For more information, see Move a Marketplace Azure Virtual Machine to another subscription.

Virtual machines with Azure Backup

To move virtual machines configured with Azure Backup, you must delete the restore points collections (snapshots) from the vault. Restore points already copied to the vault can be retained and moved.

If soft delete is enabled for your virtual machine, you can't move the virtual machine while those restore points are kept. Either disable soft delete or wait 14 days after deleting the restore points.

Portal

  1. Temporarily stop the backup and keep backup data.

  2. To move virtual machines configured with Azure Backup, do the following steps:

    1. Find the resource group that contains your backups. If you used the default resource group, it has the following naming pattern: AzureBackupRG_<VM location>_1. For example, the name is in the format of AzureBackupRG_chinanorth2_1.

      If you created a custom resource group, select that resource group. If you can't find the resource group, search for Restore Point Collections in the portal. Look for the collection with the naming pattern AzureBackup_<VM name>_###########.

    2. Select the resource with type Restore Point Collection that has the naming pattern AzureBackup_<VM name>_###########.

    3. Delete this resource. This operation deletes only the instant recovery points, not the backed-up data in the vault.

    4. After the delete operation is complete, you can move your virtual machine.

  3. Move the VM to the target resource group.

  4. Reconfigure the backup.

Script

  1. Find the resource group that contains your backups. If you used the default resource group, it has the following naming pattern: AzureBackupRG_<VM location>_1. For example, the name is in the format of AzureBackupRG_chinanorth2_1.

    If you created a custom resource group, find that resource group. If you can't find the resource group, use the following command and provide the name of the virtual machine.

    az resource list --resource-type Microsoft.Compute/restorePointCollections --query "[?starts_with(name, 'AzureBackup_<vm-name>')].resourceGroup"
    
  2. If you're moving only one virtual machine, get the restore point collection for that virtual machine.

    RESTOREPOINTCOL=$(az resource list -g AzureBackupRG_<VM location>_1 --resource-type Microsoft.Compute/restorePointCollections --query "[?starts_with(name, 'AzureBackup_<VM name>')].id" --output tsv)
    

    Delete this resource.
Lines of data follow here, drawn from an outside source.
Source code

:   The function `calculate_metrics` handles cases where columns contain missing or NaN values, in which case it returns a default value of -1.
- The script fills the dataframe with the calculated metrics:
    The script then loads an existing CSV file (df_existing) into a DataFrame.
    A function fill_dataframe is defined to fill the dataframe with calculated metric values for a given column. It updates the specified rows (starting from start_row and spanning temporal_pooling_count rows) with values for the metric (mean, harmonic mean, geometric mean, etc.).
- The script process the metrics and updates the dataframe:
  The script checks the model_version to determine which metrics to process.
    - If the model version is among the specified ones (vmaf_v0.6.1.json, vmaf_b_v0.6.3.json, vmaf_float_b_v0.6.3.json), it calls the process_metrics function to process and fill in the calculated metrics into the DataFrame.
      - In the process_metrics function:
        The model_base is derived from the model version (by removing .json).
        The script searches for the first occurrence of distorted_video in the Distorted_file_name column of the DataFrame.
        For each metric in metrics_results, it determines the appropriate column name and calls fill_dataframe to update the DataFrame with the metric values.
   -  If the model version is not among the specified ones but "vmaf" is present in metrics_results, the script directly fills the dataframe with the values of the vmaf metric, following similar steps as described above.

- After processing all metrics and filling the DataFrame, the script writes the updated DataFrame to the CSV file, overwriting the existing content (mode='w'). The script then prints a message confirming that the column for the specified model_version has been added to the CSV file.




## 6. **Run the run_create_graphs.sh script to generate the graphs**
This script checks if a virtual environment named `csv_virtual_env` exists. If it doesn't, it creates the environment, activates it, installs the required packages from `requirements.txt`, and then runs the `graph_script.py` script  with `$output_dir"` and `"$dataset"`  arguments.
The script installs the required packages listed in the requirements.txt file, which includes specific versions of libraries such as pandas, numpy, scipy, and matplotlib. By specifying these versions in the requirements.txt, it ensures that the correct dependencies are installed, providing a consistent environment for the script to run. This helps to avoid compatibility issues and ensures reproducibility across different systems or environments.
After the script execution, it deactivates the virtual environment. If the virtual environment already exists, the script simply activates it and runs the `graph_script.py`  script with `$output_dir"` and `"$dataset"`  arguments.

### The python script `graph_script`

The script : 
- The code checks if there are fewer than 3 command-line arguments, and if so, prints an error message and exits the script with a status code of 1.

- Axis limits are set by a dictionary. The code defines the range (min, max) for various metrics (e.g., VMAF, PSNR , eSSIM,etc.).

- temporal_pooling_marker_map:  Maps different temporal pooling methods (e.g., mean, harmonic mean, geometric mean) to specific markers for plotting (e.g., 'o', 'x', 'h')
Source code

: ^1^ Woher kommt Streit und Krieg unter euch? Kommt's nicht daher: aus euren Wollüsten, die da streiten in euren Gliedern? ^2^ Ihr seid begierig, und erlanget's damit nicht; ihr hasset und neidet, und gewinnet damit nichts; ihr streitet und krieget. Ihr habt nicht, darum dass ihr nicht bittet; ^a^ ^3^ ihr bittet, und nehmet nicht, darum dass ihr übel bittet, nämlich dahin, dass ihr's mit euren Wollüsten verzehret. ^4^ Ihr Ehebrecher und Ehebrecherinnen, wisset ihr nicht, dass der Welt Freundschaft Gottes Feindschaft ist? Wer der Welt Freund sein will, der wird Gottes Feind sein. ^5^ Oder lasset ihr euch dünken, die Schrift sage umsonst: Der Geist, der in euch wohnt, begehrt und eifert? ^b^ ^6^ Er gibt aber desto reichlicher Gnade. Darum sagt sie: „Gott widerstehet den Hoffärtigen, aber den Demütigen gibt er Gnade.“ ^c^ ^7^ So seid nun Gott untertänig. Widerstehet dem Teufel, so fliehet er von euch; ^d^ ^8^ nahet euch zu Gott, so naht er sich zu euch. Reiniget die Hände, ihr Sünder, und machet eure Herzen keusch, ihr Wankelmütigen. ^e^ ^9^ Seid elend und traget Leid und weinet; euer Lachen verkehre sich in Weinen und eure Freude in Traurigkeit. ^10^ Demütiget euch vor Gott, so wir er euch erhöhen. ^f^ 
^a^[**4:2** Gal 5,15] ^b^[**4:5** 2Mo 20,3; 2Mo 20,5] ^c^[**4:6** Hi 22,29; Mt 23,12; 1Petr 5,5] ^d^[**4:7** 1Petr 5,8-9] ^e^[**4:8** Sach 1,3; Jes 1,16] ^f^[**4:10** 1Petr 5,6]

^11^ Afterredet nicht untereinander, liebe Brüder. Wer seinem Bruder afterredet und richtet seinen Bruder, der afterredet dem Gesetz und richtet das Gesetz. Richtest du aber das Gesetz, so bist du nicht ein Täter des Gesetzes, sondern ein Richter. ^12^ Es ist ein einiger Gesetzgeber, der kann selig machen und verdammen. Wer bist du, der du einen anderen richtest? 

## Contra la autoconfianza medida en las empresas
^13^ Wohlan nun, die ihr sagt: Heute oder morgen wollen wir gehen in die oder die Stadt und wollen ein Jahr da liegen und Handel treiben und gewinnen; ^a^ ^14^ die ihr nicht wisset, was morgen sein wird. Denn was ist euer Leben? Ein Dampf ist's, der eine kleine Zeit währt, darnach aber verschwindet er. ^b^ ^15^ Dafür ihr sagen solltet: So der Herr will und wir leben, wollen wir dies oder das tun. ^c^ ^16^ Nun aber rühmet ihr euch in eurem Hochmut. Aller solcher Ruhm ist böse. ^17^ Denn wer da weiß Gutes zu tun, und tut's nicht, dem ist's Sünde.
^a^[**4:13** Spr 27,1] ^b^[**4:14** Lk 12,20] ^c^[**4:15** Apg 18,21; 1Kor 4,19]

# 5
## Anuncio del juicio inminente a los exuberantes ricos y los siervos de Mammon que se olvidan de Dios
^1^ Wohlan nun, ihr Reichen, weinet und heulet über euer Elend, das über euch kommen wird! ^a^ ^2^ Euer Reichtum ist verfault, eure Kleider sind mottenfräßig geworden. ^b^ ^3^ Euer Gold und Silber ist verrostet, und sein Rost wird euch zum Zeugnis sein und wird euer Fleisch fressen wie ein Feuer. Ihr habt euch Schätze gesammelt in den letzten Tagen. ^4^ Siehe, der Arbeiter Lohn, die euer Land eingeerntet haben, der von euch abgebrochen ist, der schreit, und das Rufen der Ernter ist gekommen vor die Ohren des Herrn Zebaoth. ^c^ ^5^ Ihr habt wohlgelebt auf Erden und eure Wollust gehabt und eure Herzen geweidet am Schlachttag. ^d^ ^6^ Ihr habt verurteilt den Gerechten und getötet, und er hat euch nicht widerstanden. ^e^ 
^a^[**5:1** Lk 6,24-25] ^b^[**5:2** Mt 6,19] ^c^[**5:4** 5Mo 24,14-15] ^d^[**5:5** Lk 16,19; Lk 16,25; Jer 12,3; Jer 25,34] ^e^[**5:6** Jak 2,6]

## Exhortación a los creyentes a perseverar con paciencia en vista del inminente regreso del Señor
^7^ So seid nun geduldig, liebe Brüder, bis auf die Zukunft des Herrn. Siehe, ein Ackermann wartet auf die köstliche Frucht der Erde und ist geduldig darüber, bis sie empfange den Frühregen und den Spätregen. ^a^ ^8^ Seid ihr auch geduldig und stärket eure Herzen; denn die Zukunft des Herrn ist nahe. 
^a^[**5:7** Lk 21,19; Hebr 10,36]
This operation deletes only the instant recovery points, not the backed-up data in the vault.

    az resource delete --ids $RESTOREPOINTCOL
    
  3. If you're moving all the virtual machines with back ups in this location, get the restore point collections for those virtual machines.

    RESTOREPOINTCOL=$(az resource list -g AzureBackupRG_<VM location>_1 --resource-type Microsoft.Compute/restorePointCollections)
    

    Delete each resource. This operation deletes only the instant recovery points, not the backed-up data in the vault.